Pipe, Valves and Fittings
The so-called listed pipe, valve and fitting components (those standards that are listed by the code) are contained in Chapter IV of the code for metallic components and in Chapter VII for nonmetallic components. Other components can be used that are not listed; however, they must meet certain criteria. For an unlisted component or element to be used in a process piping system, its pressure design must be proven by calculations consistent with the code and shall further be substantiated by one or more means. These means include extensive, successful service under comparable conditions, experimental stress analysis, proof testing, or detailed stress analysis (e.g. finite element analysis).
Fabrication and Assembly
Chapter V of the code covers the requirements for fabrication, assembly and erection of metallic piping systems. This includes the requirements for the qualification of welding procedures and the qualification and training requirements for welders. There are detailed requirements stated for all of the various steps in fabrication and assembly, including preheating requirements and heat treatment requirements after welding. Bending and forming requirements are also covered, as are detailed requirements for assembly and erection (e.g. flange and threading procedures). Chapter VI of the code covers all of the requirements for inspection, examination and testing, including such items as required visual tests; pressure testing requirements; radiography; ultrasonic, magnetic particle and liquid penetrant examination requirements; and acceptance criteria. Unless otherwise specified in the design, the code requires a minimum retention of records for at least five years after a record is generated for a project.

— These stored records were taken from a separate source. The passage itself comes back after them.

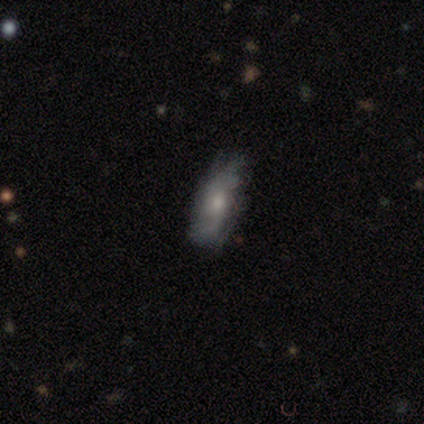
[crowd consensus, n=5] Morphology: type=featured or disk (80%); edge-on=no (75%); bar=no (67%); spiral arms=no (67%); bulge=moderate (67%); merging=minor disturbance (50%).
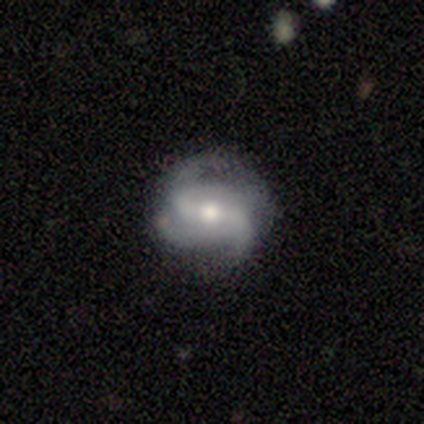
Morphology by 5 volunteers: Smooth or featured? featured or disk (60%)
Edge-on disk? no (67%)
Bar? weak (50%, tied with no)
Spiral arms? yes (100%)
Spiral winding? loose (100%)
Spiral arm count? 2 (50%, tied with 3)
Bulge size? moderate (50%, tied with small)
Merging? none (80%)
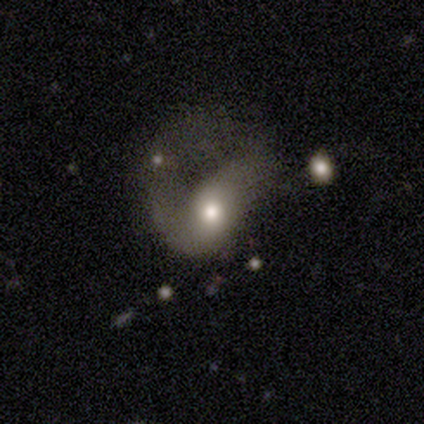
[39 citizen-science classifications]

Chapter VII of the code is essentially a miniature code unto itself and covers all of the requirements for nonmetallic piping within this one chapter. One notable difference in nonmetallic piping systems with respect to assembly and erection criteria is that individuals performing bonding (making of thermoplastic joints by any means) must be requalified if they have not performed a specific bonding process within a six-month period, or if there is specific reason to question the individual's ability to make nonmetallic joints under the specific bond qualification procedure. This requirement exists mostly due to the fact that a vast majority of problems with the use of nonmetallic piping has occurred in the past due to problems in the installation of these materials.

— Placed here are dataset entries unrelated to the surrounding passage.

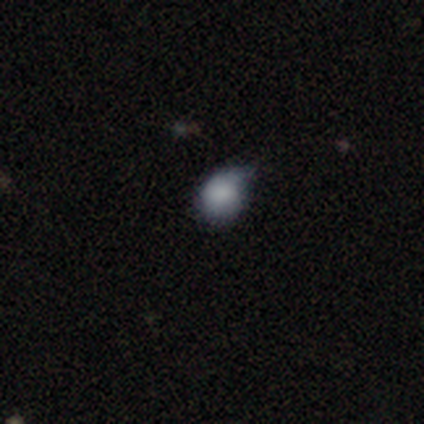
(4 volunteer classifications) A smooth galaxy with no disk features (75%) that is round (67%).

Vote fractions:
- Smooth or featured? smooth: 75% / star or artifact: 25% / featured or disk: 0%
- How rounded? round: 67% / in between: 33% / cigar-shaped: 0%
- Merging? major disturbance: 67% / minor disturbance: 33% / none: 0% / merger: 0%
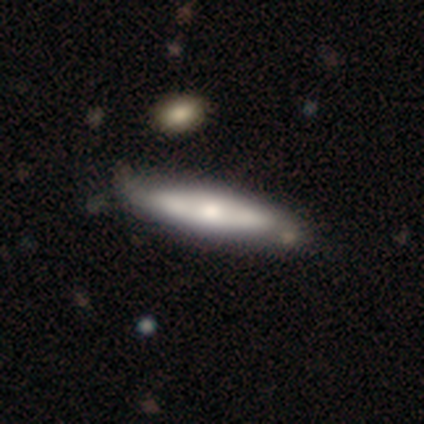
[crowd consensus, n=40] smooth_or_featured: smooth (p=0.55) [alt: featured or disk p=0.42]
how_rounded: cigar-shaped (p=0.77) [alt: in between p=0.23]
merging: none (p=0.56) [alt: minor disturbance p=0.13]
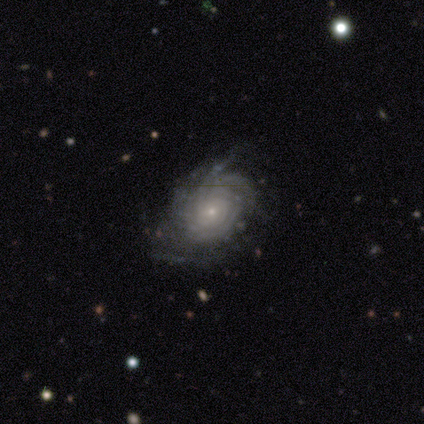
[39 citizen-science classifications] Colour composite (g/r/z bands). It shows a featured or disk galaxy (92%) with no bar (86%), tight (74%) spiral arms (97%) and a small central bulge (86%). Merging: none (57%).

In closing, the ASME B 31.3 is the only accepted code that exists for process piping systems. It is directly required by law in Canada and indirectly in the U.S. by means of OSHA process safety requirements and insurance mandates. However, the fact that the code is required should not be the only reason to compel users to follow it. If followed, it is an excellent means to insure the safe, reliable installation of process piping, as evidenced by the excellent record that exists in chemical plants and petroleum refineries throughout North America.